The Communists of the 1930s as portrayed in Seeing Red were not spies. In their youth they became overwhelmed by discrimination and the disgraceful living and working conditions in the fields and slums all over the country; the disparity between the rich and the poor moved these Americans to action. Told that in Russia there was no discrimination, no poverty, and total equality, they adopted the communist country as their living model, accepting it book, line and sinker.

"They had a blind spot," says Reichert. "Unfortunately they bought into a model without questioning it. It became their first principle to defend that country." So much so that they didn't believe reports of the Stalin purges. When the Stalin revelations became news in 1956 many of the communists became so disillusioned that they dropped out of the party. They grew more concerned with democracy. It was an ideal that many would have never dreamed of giving up.

The communists who appear in Seeing Red present a message to Americans that they never explicitly recognized or addressed. According to Riechert, "They were fighting for an American democracy. They were very democratic and militant. They can be seen as models for members of a type of active democracy that we need today. We've learned from them the need to keep a questioning mind, not an uncommitted mind."

SEEING RED makes it obvious that its main characters could be our neighbors or even our relatives. But in removing the stereotypical connotations of the word "communist," the movie refrains from exposing many flaws of the communist movement.

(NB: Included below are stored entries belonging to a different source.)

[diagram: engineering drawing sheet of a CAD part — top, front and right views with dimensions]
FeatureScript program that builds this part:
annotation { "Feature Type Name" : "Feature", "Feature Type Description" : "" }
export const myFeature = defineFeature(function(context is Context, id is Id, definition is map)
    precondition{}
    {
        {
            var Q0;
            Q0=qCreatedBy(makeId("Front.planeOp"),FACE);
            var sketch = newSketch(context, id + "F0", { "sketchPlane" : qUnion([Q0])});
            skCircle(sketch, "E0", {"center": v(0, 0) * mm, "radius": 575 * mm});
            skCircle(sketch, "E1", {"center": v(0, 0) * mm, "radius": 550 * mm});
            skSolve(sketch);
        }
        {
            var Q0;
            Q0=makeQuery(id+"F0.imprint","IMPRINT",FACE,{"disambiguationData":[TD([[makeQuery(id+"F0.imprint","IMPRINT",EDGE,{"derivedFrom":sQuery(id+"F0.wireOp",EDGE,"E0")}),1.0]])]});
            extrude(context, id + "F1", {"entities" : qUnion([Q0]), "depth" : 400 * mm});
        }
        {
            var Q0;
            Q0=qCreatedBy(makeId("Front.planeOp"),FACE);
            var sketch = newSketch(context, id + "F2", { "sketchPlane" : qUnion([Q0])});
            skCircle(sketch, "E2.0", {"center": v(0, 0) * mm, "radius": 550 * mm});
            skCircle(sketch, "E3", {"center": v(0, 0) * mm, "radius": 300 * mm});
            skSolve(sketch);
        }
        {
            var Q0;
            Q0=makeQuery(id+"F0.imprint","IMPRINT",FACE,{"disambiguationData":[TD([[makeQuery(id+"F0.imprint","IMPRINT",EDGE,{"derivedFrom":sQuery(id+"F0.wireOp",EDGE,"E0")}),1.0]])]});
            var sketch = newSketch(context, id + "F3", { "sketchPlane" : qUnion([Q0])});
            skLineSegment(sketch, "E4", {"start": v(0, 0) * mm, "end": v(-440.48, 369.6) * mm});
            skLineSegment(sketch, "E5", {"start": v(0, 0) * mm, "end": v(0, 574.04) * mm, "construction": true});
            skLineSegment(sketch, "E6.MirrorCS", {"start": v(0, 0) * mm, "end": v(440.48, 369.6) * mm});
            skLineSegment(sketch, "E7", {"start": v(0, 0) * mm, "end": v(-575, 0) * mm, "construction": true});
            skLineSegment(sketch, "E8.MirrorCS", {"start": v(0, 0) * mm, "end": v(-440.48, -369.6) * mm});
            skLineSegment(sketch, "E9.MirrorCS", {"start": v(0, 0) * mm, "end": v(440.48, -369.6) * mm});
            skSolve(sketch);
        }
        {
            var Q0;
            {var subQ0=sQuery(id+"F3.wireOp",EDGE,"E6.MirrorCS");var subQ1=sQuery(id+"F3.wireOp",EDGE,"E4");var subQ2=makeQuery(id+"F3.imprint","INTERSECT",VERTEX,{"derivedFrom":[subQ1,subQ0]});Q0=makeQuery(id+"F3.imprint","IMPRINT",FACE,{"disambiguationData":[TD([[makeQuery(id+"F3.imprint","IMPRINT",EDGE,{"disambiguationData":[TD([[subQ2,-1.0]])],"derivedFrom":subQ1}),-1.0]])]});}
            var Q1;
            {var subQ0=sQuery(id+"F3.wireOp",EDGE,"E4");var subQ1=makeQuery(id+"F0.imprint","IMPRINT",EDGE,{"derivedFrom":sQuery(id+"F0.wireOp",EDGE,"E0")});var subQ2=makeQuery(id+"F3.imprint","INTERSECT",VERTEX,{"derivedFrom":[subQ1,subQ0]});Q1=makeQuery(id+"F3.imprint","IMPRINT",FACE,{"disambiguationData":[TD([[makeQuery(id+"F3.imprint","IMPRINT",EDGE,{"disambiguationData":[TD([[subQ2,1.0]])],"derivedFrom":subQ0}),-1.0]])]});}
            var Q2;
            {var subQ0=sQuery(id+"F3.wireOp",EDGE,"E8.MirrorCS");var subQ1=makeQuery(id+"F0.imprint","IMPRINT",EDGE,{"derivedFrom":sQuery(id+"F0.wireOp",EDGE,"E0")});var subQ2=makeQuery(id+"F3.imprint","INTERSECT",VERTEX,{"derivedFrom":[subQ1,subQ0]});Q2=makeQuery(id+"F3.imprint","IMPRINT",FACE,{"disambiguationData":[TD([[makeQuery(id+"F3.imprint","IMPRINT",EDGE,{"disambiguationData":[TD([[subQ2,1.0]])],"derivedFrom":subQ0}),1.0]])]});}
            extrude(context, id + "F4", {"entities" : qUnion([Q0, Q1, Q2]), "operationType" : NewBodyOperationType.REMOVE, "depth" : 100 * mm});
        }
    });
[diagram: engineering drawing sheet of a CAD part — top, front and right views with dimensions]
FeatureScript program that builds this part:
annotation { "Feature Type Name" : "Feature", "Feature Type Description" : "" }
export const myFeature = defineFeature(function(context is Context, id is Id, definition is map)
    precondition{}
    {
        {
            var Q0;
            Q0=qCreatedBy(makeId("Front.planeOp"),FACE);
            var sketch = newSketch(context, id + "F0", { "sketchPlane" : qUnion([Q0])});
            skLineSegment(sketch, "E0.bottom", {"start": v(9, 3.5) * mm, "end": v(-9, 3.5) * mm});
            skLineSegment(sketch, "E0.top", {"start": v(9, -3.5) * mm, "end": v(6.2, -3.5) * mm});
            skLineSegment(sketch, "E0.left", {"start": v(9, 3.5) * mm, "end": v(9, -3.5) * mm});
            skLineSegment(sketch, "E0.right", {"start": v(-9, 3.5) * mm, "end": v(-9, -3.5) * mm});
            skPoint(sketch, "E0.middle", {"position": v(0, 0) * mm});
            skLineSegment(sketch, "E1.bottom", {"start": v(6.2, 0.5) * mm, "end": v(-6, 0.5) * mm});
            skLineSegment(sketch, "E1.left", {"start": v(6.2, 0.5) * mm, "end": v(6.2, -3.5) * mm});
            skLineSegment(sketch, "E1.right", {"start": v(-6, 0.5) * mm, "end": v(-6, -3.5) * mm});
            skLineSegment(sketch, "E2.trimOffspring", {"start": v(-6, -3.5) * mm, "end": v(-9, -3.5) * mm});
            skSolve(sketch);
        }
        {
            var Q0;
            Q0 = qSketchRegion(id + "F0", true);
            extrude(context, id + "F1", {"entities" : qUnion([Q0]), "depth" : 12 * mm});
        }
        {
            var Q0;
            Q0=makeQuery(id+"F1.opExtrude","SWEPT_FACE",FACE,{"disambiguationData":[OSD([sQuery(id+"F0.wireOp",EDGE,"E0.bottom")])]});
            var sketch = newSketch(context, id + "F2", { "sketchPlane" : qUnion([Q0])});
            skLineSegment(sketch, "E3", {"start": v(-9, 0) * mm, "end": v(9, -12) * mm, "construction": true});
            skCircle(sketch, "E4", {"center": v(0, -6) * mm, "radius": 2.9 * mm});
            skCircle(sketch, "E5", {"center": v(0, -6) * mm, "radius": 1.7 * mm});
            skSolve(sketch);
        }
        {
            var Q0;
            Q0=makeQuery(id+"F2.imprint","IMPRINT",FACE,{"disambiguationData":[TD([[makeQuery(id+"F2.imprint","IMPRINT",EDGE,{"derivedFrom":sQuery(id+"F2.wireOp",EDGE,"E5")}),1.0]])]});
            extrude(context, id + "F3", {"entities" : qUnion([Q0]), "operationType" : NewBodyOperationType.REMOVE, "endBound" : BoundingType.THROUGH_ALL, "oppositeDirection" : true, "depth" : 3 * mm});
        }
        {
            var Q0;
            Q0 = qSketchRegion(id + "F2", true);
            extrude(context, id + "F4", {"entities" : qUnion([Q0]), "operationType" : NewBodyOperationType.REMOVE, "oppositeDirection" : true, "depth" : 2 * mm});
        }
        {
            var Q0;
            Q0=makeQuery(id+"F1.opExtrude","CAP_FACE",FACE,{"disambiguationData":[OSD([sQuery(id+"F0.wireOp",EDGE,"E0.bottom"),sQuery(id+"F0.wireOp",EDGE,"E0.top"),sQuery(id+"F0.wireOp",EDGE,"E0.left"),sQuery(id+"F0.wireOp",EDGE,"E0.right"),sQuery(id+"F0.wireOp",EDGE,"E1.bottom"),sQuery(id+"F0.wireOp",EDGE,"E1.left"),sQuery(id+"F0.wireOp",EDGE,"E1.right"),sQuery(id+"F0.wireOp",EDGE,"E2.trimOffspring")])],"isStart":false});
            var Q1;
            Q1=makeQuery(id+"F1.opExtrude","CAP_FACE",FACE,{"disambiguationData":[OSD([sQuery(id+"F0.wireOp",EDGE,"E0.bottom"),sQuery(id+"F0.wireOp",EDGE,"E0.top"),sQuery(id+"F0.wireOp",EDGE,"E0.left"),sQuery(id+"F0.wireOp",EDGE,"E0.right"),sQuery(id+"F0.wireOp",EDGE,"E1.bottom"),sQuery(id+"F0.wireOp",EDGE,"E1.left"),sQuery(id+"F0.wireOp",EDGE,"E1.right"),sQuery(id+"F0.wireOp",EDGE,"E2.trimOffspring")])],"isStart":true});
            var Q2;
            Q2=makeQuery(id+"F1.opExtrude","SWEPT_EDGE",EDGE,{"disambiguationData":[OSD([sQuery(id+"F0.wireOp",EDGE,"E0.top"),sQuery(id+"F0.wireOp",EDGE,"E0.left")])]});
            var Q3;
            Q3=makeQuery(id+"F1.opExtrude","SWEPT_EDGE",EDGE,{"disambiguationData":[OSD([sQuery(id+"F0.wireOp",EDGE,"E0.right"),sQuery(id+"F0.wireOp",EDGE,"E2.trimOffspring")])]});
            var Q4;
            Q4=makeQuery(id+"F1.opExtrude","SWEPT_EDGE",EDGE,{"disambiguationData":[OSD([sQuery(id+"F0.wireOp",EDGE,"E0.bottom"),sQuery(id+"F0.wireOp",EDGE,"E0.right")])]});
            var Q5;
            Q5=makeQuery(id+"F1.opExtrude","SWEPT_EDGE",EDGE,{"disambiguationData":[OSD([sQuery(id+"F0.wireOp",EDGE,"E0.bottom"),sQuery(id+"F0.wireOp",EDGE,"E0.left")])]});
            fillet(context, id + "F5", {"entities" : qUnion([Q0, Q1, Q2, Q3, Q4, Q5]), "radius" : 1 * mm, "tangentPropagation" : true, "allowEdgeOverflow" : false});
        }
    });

Klein explains, "We felt it was more important to convey to the audience on a broad, conceptual level, what we felt were the most basic flaws of the communist movement, rather than each and every specific historic moment when it may have gone wrong."

Pete Seeger, one of the most memorable people in the documentary, reflects on his experience as a communist with this remark: "If you're going to mourn don't mourn for a fighter who made a mistake and lost." Seeing Red all but praises. Like The Good Fight, which tells the story of the Lincoln Brigade, it presents a history of America on film unavailable in any other medium. Seeing Red is a comprehensive study of American Communists that allows one to meet the ideology of communism through the once youthful eyes of those who saw an America below their standards and strove to do something about it.